You’re imagining underaged girls who are coerced, Intern Paul’s got this scenario with Navy buddies going, but I want to know – Have you asked him what it was like? Without judgment, just to listen and know what he experienced and what he thought about it? Is that even possible after your initial discussion?
I think you should ask him. There may be things about his story that weigh on you so much that you can’t let it go, and you can’t have a relationship with him. But you don’t know that until you can talk about it like adults in a way that admits the complexities of the world and of desire, and admits the agency and humanity of people who sell sex.
You asked me “is a man who will buy sex from a woman…someone a feminist should think twice about getting with“? I don’t know the answer to that, and any blanket answer does exactly the kind of belittling of sex workers that you and I don’t want to do. There are plenty of times I’ve seen people who are miserable without sex and under the pressures from the Cult of Masculinity to have sex and thought “You should just hire someone and be happy.” Is that a simple, problem-free proposition? Hell no.
There is no Central Feminism Committee standing ready to audit you if you keep dating this guy. There’s just you and him and a room and the choices you make there. That’s all there ever is for anyone.
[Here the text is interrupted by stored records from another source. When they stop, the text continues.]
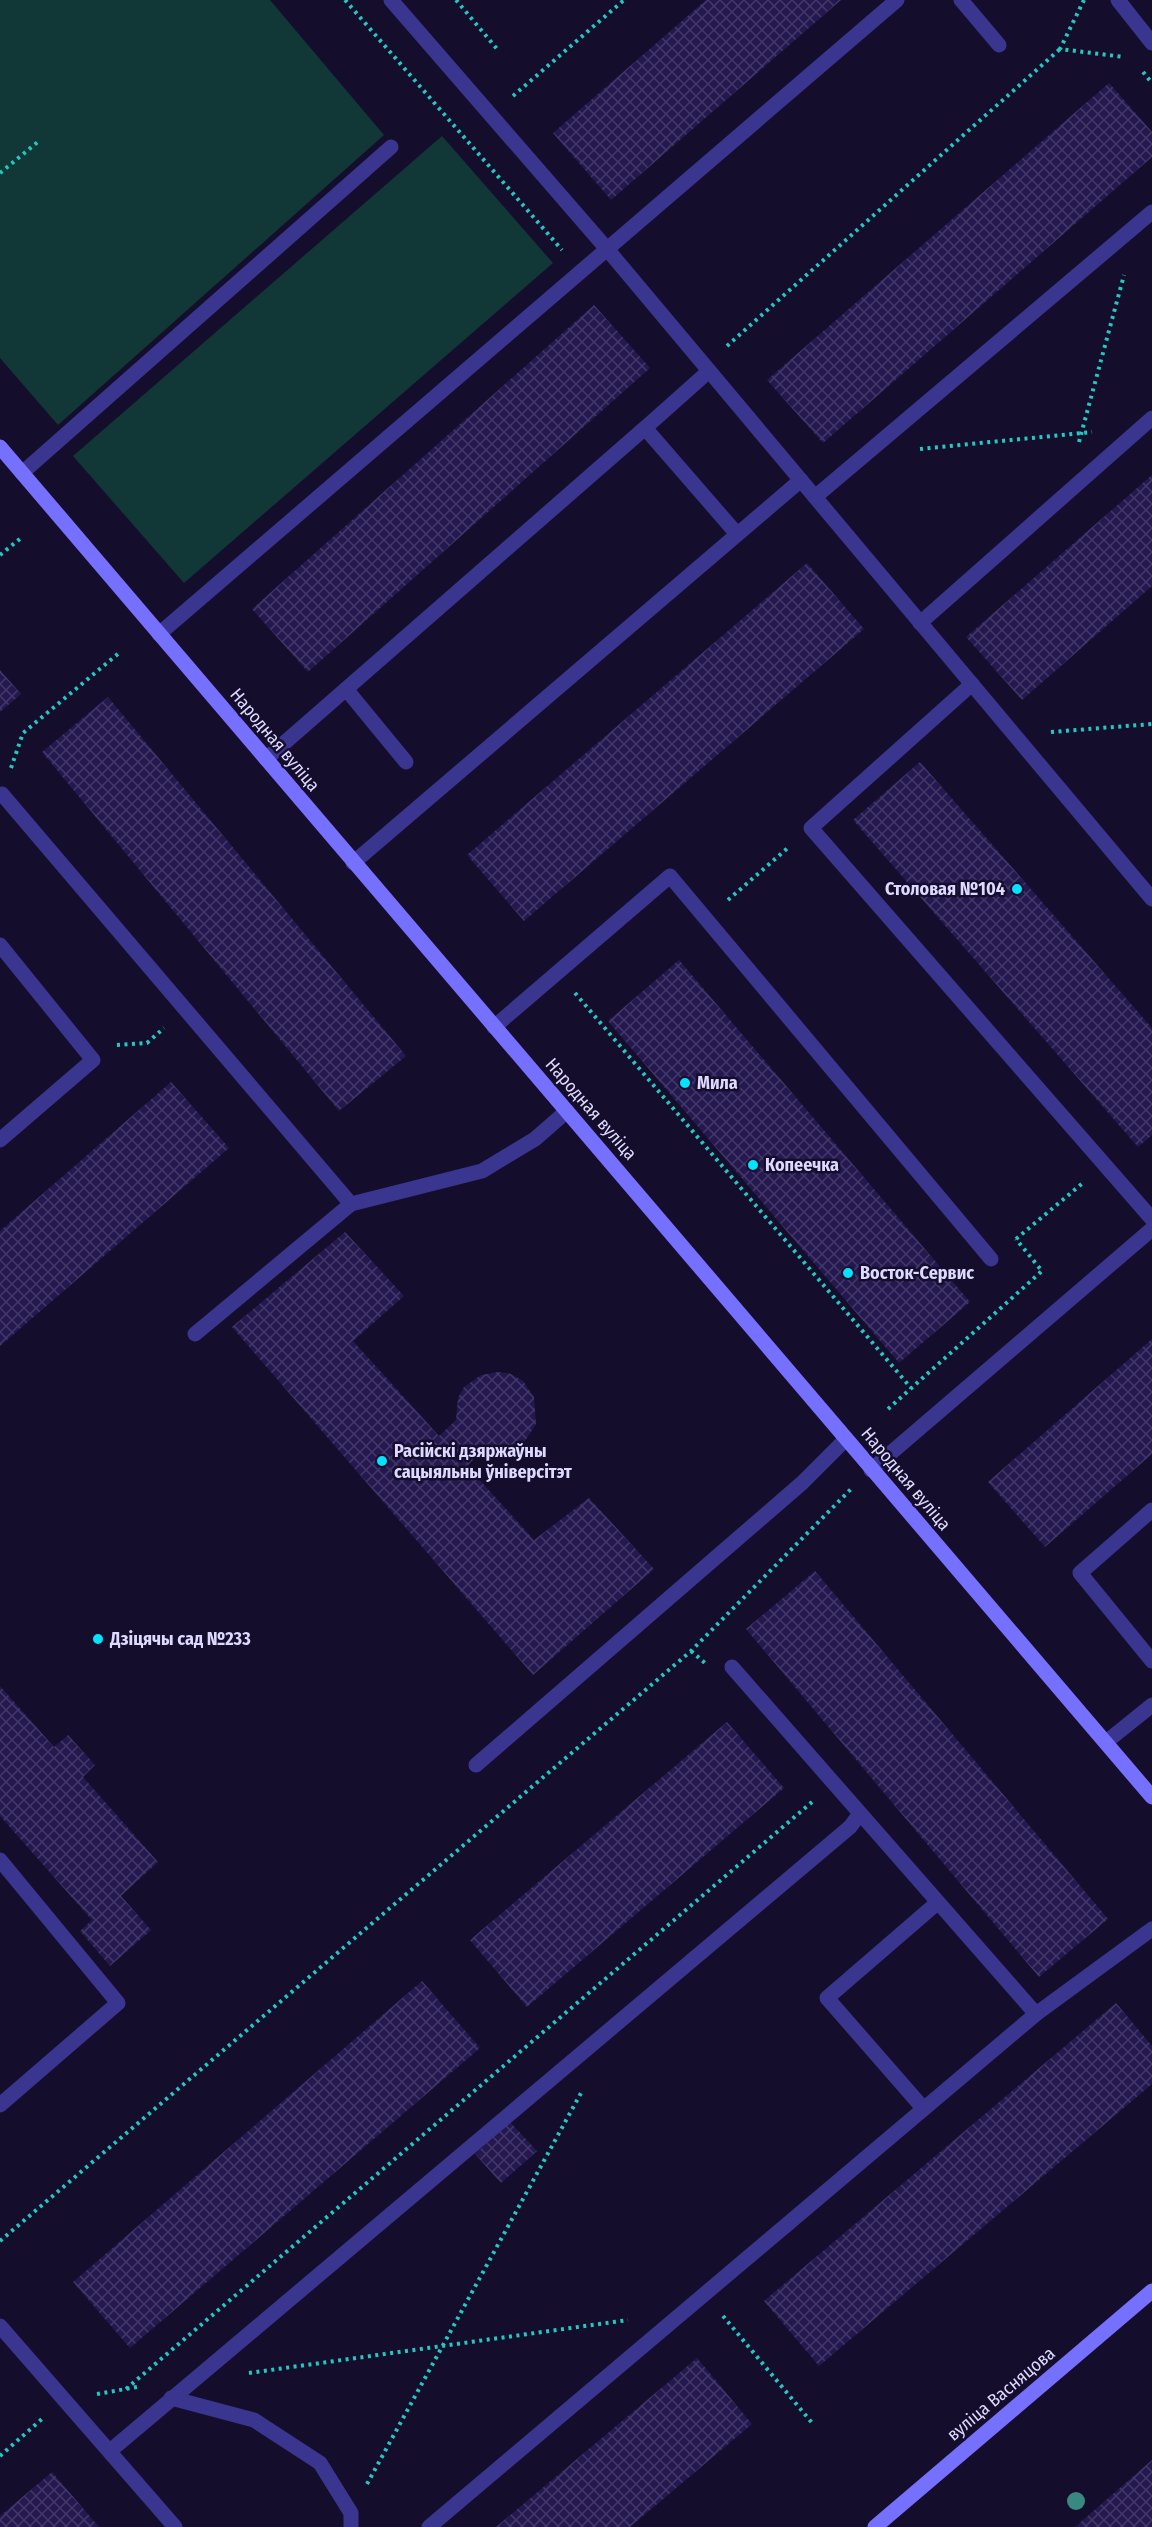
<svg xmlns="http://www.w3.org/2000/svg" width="1152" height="2527" font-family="'Fira Sans Condensed',sans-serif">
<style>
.green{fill:#113736}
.building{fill:url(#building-cross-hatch)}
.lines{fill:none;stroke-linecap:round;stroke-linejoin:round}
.path{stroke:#24c8c1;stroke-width:4;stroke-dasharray:3 4.5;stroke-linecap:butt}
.lane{stroke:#3a358f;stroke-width:15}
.street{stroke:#3a358f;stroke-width:15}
.secondary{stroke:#7670ff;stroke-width:15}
.tree{fill:#3a8882}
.poi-dot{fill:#05e2ff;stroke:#140e2c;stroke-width:2}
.labels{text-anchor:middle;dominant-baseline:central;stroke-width:5;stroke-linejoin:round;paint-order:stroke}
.street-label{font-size:18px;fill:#ded9ff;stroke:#140e2c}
.poi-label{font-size:18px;font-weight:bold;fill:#ded9ff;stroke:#140e2c;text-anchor:start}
</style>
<defs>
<pattern id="building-cross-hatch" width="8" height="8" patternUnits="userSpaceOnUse" patternTransform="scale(1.5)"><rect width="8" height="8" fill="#24184f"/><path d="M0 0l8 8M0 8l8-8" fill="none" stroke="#433969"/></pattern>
</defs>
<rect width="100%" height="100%" fill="#140e2c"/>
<g class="green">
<path d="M 0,0 L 270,0 L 384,135 L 58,425 L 0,358 Z"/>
<path d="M 442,136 L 553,263 L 184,583 L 73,456 Z"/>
</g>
<g class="building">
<path d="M 706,0 L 841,0 L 611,200 L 553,133 Z"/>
<path d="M 1109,83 L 1152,132 L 1152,157 L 823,443 L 767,380 Z"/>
<path d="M 594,305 L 650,368 L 308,672 L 252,609 Z"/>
<path d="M 1152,475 L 1152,586 L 1022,700 L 966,637 Z"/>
<path d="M 807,563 L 864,629 L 524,921 L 467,855 Z"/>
<path d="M 0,670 L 21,694 L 0,712 Z"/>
<path d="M 108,697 L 406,1056 L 339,1111 L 42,752 Z"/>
<path d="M 920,762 L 1152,1028 L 1152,1135 L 1138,1147 L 853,820 Z"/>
<path d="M 679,960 L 970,1302 L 899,1363 L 608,1021 Z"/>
<path d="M 171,1082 L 229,1148 L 0,1346 L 0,1231 Z"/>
<path d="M 345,1232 L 404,1296 L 353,1341 L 439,1436 L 456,1420 L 458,1398 L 464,1387 L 481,1375 L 498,1372 L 511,1374 L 523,1381 L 534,1397 L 536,1424 L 523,1444 L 509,1452 L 482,1451 L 467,1466 L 534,1540 L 589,1498 L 654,1569 L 533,1675 L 232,1327 Z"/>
<path d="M 1152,1339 L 1152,1454 L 1045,1547 L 988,1482 Z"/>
<path d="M 815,1571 L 1108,1919 L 1039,1977 L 746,1629 Z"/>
<path d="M 0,1686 L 54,1747 L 68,1735 L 95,1765 L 83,1777 L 158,1862 L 121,1896 L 151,1930 L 110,1966 L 80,1931 L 92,1920 L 0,1816 Z"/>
<path d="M 727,1722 L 784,1788 L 527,2007 L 470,1940 Z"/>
<path d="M 422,1981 L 480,2048 L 130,2348 L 73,2282 Z"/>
<path d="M 1116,2003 L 1152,2046 L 1152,2084 L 819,2366 L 764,2301 Z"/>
<path d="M 510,2122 L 537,2151 L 501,2183 L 475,2154 Z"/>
<path d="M 697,2358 L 752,2424 L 630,2527 L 496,2527 Z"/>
<path d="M 1152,2460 L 1152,2527 L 1075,2527 Z"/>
<path d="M 52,2472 L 99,2527 L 0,2527 L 0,2516 Z"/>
</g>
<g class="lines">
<g class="path">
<path d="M 345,0 L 562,250"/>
<path d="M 456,0 L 497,49"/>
<path d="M 1084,0 L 1060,49 L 1124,57"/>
<path d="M 1143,72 L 1152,83"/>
<path d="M 513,96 L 624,0"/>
<path d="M 0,173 L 39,141"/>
<path d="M 727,346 L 1060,49"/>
<path d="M 1079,442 L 1124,275"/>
<path d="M 920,449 L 1092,432"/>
<path d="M 0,555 L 21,538"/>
<path d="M 1051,732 L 1152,724"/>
<path d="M 11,768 L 23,733 L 119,653"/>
<path d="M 728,900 L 790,846"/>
<path d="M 575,993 L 911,1388"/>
<path d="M 117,1045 L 147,1043 L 164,1028"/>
<path d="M 1016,1239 L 1084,1182"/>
<path d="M 888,1409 L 1042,1271 L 1016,1239"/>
<path d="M 691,1651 L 705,1663"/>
<path d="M 0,2241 L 691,1651 L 851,1489"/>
<path d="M 723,2316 L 813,2424"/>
<path d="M 249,2373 L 628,2320"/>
<path d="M 126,2389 L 812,1802"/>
<path d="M 97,2394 L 137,2387"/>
<path d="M 0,2456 L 43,2418"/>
<path d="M 367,2484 L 581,2093"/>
</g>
<g class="lane">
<path d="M 391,0 L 607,249 L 1152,899"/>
<path d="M 961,0 L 999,45"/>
<path d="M 645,428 L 709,371"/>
<path d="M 22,473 L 391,147"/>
<path d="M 815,497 L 1152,212"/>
<path d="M 920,623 L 1152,418"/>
<path d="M 159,634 L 897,0"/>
<path d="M 972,684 L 811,828 L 1152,1219"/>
<path d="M 346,689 L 406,762"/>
<path d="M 266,759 L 645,428 L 737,534"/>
<path d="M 0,796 L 2,794 L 351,1204 L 482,1171 L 535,1139 L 567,1111"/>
<path d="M 353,863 L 801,480"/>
<path d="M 0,945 L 93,1060 L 0,1140"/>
<path d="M 494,1027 L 670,876 L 991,1259"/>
<path d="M 195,1334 L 351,1204"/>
<path d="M 871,1470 L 1152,1229"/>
<path d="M 1152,1510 L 1080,1573 L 1152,1661"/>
<path d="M 732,1667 L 1036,2014 L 1152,1929"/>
<path d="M 1106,1742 L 1152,1705"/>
<path d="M 476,1765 L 802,1483 L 846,1439"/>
<path d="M 0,1860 L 118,2003 L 0,2105"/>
<path d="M 923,2108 L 827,1998 L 937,1903"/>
<path d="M 0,2326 L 175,2527"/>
<path d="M 171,2398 L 254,2420 L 320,2463 L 351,2513 L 351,2527"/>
<path d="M 110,2451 L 850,1827 L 859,1815"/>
<path d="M 429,2527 L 1036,2014"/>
</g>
<path class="street" d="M 1118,0 L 1152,43"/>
<g class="secondary">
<path d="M 0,447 L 1152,1797"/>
<path d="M 875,2527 L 1152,2291"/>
</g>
</g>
<circle class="tree" cx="1076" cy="2501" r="9"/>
<g class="poi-dot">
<circle cx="1017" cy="889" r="6"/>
<circle cx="685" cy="1083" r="6"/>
<circle cx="753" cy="1165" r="6"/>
<circle cx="848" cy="1273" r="6"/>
<circle cx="382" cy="1461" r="6"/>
<circle cx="98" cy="1639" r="6"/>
</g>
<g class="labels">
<g class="street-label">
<text transform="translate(275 740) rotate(50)">Народная вуліца</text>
<text transform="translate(591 1109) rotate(49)">Народная вуліца</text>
<text transform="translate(906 1479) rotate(50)">Народная вуліца</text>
<text transform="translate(1001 2394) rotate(-40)">вуліца Васняцова</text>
</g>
<g class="poi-label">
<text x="1005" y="889" text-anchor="end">Столовая №104</text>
<text x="697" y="1083">Мила</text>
<text x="765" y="1165">Копеечка</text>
<text x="860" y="1273">Восток-Сервис</text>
<text x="394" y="1451">Расійскі дзяржаўны<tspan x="394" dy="21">сацыяльны ўніверсітэт</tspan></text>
<text x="110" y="1639">Дзіцячы сад №233</text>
</g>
</g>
</svg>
Edited to Add: I’m not trying to minimize the problems of human trafficking or underage prostitution (scroll down for the good stuff). I think we can take it for granted that those things are bad! I’m saying: Ask him what happened. I’m not saying prostitution is no big deal! I’m saying: Ask him what happened. I’m not saying keep dating someone if you find out unsavory things about his sexual past, like, whatever, at least you have a boyfriend! I’m saying: Ask him what happened. Because I think it’s better to deal with truth than speculation. Because it’s an opportunity to get a first person account of what that whole thing is like. Because he himself may have very complex feelings about it after the fact. Because prostitution is so widespread that there have to be a lot of men we know who have bought sex and not been honest about it, so it makes it almost impossible to have an honest conversation about the subject. Because there’s something problematic about the “Well, he’s just a young military guy on shore leave, of course he bought hookers!” attitude, but servicewomen can’t get access to reproductive health care or protection from sexual assault and maybe those two attitudes are linked, like, A LOT.
But the global and systemic become personal and specific when two human beings are in a room together, and it matters how you treat each other. So why not ask him about it? What do you lose by asking him?